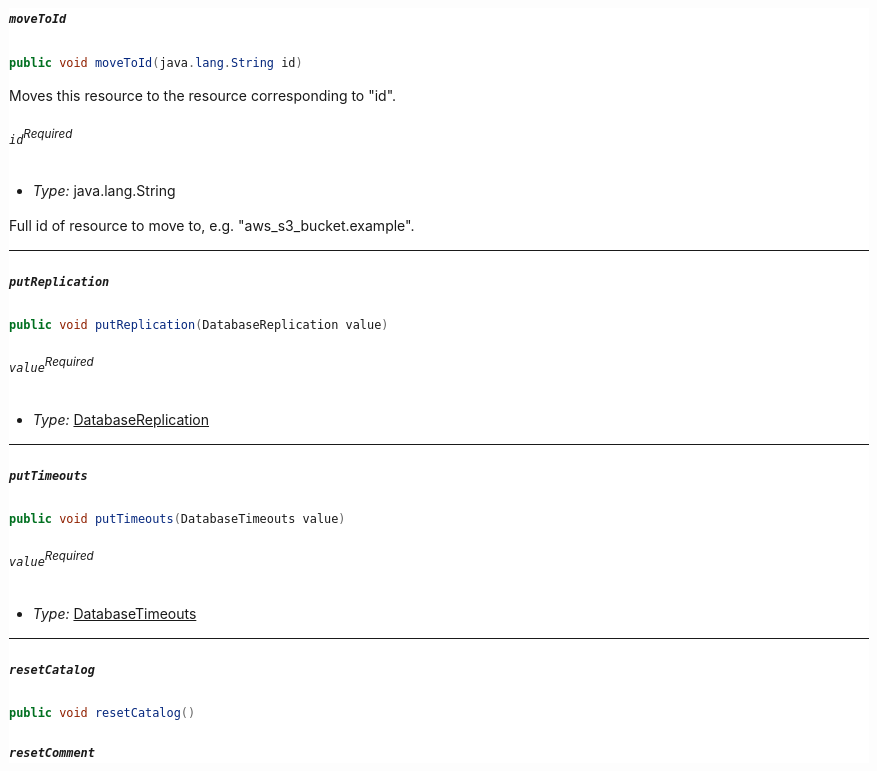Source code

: 
##### `moveToId` <a name="moveToId" id="@cdktf/provider-snowflake.database.Database.moveToId"></a>

```java
public void moveToId(java.lang.String id)
```

Moves this resource to the resource corresponding to "id".

###### `id`<sup>Required</sup> <a name="id" id="@cdktf/provider-snowflake.database.Database.moveToId.parameter.id"></a>

- *Type:* java.lang.String

Full id of resource to move to, e.g. "aws_s3_bucket.example".

---

##### `putReplication` <a name="putReplication" id="@cdktf/provider-snowflake.database.Database.putReplication"></a>

```java
public void putReplication(DatabaseReplication value)
```

###### `value`<sup>Required</sup> <a name="value" id="@cdktf/provider-snowflake.database.Database.putReplication.parameter.value"></a>

- *Type:* <a href="#@cdktf/provider-snowflake.database.DatabaseReplication">DatabaseReplication</a>

---

##### `putTimeouts` <a name="putTimeouts" id="@cdktf/provider-snowflake.database.Database.putTimeouts"></a>

```java
public void putTimeouts(DatabaseTimeouts value)
```

###### `value`<sup>Required</sup> <a name="value" id="@cdktf/provider-snowflake.database.Database.putTimeouts.parameter.value"></a>

- *Type:* <a href="#@cdktf/provider-snowflake.database.DatabaseTimeouts">DatabaseTimeouts</a>

---

##### `resetCatalog` <a name="resetCatalog" id="@cdktf/provider-snowflake.database.Database.resetCatalog"></a>

```java
public void resetCatalog()
```

##### `resetComment` <a name="resetComment" id="@cdktf/provider-snowflake.database.Database.resetComment"></a>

----------------

• REQUIRED WORK: Once the pictures are removed, write out all of the entries above exactly.

• SOLVED PROBLEM:
Source code

: 
##### `moveToId` <a name="moveToId" id="@cdktf/provider-snowflake.database.Database.moveToId"></a>

```java
public void moveToId(java.lang.String id)
```

Moves this resource to the resource corresponding to "id".

###### `id`<sup>Required</sup> <a name="id" id="@cdktf/provider-snowflake.database.Database.moveToId.parameter.id"></a>

- *Type:* java.lang.String

Full id of resource to move to, e.g. "aws_s3_bucket.example".

---

##### `putReplication` <a name="putReplication" id="@cdktf/provider-snowflake.database.Database.putReplication"></a>

```java
public void putReplication(DatabaseReplication value)
```

###### `value`<sup>Required</sup> <a name="value" id="@cdktf/provider-snowflake.database.Database.putReplication.parameter.value"></a>

- *Type:* <a href="#@cdktf/provider-snowflake.database.DatabaseReplication">DatabaseReplication</a>

---

##### `putTimeouts` <a name="putTimeouts" id="@cdktf/provider-snowflake.database.Database.putTimeouts"></a>

```java
public void putTimeouts(DatabaseTimeouts value)
```

###### `value`<sup>Required</sup> <a name="value" id="@cdktf/provider-snowflake.database.Database.putTimeouts.parameter.value"></a>

- *Type:* <a href="#@cdktf/provider-snowflake.database.DatabaseTimeouts">DatabaseTimeouts</a>

---

##### `resetCatalog` <a name="resetCatalog" id="@cdktf/provider-snowflake.database.Database.resetCatalog"></a>

```java
public void resetCatalog()
```

##### `resetComment` <a name="resetComment" id="@cdktf/provider-snowflake.database.Database.resetComment"></a>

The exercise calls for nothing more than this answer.